I see the red of the sun — only a glimpse, a sliver of her wraith. There’s a sea between us. Still, I stare her down because it is here in the sky that we are equals.
It’s the second delight of 2021: the beauty of being able to fly. Because of COVID-19, travel has become a cautionary tale, an action that causes much anxiety. It is difficult to stay six feet apart when you have the middle seat. Although I took every precaution — wearing double masks, keeping my distance throughout security and boarding — there was never a moment throughout my flight that I didn’t worry about the risk I was putting myself and others at.
Even so, I shoved my worries aside to appreciate the ride and find joy in the moment. In “The Book of Delights,” Gay begins to unravel a rhythm in the way he views life. Day-by-day, he wrote down these fractions of passing time and found that although they weren’t even the big life-changing moments, they were actually the true reason he got up every morning.
Flying is a sacred form of travel, not only because of its efficiency but also because it provides the opportunity to strike up a conversation with a stranger, the only thing you have in common being that you’ll depart and arrive in the same places. United by one path and one moment of living between sky and Earth, the second delight of 2021 has strengthened Gay’s perspective that there is a pattern to his delights, as his perspective from “The Book of Delights” has melded with my own.
3. City
“Is sorrow the true wild?
And if it is—and if we join them—your wild to mine—what’s that?
“For joining, too, is a kind of annihilation. What if we joined our sorrows, I’m saying. I’m saying: What if that is joy?”
Perhaps the human brain is wired to seek out patterns that connect random moments together, planting the seed that somehow, life is worth something — that we are here for a reason, that we matter to the universe despite our repetitive damage.
To find joy in our sorrows, Gay suggests that we share them with one another. It is the act of sharing that can stimulate delight. Perhaps it’s also the wiring of the brain that makes us want to feel connected to other human beings and experience joy.
My last first delight of 2021 is my home city — Portland, Oregon — and the partial small-talk encounter with the people who live within it, creating a community that inspires.
Driving through the city, taking in the towering buildings with twinkling lights, the Columbia river glimmering under the stars and the surrounding Cascade mountains in the distance, I found myself reflecting on Gay’s words about sorrow as joy.

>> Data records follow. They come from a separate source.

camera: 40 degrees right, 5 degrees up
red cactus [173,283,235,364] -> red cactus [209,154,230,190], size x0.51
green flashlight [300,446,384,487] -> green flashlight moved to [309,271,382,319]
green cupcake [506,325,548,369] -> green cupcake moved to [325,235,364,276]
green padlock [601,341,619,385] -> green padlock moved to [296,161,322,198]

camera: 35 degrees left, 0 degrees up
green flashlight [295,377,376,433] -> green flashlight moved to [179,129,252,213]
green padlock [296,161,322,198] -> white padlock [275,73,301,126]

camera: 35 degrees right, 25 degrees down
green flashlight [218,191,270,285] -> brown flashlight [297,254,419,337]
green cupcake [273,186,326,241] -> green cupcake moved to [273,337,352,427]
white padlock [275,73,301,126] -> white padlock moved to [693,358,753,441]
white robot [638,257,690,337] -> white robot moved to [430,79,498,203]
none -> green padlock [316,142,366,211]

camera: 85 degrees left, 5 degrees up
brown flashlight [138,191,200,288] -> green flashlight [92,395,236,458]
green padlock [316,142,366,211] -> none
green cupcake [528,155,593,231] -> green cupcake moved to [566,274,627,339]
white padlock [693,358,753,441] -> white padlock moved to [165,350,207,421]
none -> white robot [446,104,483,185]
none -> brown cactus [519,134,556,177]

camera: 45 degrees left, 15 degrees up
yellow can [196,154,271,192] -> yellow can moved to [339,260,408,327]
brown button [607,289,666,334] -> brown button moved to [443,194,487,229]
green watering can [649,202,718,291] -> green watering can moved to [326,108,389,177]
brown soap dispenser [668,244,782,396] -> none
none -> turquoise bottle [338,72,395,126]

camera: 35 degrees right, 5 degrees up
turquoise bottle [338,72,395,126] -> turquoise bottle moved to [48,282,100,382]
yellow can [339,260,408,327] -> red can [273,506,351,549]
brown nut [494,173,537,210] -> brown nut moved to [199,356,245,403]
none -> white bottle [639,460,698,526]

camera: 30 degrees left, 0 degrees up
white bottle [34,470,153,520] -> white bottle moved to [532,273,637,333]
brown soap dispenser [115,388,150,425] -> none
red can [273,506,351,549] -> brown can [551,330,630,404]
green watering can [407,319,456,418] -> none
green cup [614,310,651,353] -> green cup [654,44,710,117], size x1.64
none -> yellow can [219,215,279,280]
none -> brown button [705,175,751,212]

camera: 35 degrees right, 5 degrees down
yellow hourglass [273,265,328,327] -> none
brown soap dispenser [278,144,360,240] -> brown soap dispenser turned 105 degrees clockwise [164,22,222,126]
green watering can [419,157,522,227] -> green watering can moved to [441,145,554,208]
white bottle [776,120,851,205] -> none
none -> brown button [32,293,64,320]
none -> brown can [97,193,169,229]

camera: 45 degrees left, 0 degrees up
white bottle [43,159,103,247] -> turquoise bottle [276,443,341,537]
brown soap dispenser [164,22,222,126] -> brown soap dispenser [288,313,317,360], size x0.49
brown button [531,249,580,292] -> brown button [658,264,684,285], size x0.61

2020 proved to be a lot of sorrow and joy, motivating people to spark conversations about race, health care and mental health — to name a few. 2021 continues to show how vulnerable we truly are, and why it’s crucial for us to feel connected, despite our physical distance.
As I drove through Portland, making stops for errands, I found that love and the craving for connection as I talked to the grocery store clerk, the person at the bank waiting for the ATM, the cashier through the drive-thru. Each and every one of them had something to say, and I listened.
Not every word they spoke was important or even all that fascinating, but their determination to see me as someone to speak with — to share their temporary thoughts on the moment, on their life circumstances while waiting for the ATM or while giving the incorrect change — redeemed my own loss for joy in the midst of sorrow.
Because while I may never see those strangers again, I drove my way home, the city gleaming with similar stories and places, and felt the love for faces I had forgotten — the life around me. We were all people going through hardships, inconsequential as they may be, and the desire to share those hardships with a stranger made us feel less alone — closer.
Last Words
“The Book of Delights” has reset my perspective on New Year’s and its automatic beginnings, showing me that without sacrifice, delight is already there for us to discover. There is no need to force happiness, for if we were to accept the small moments, we would be teeming with boundless jubilance — a reason to keep rising, to take every day as a new beginning — a reason to live fully and completely.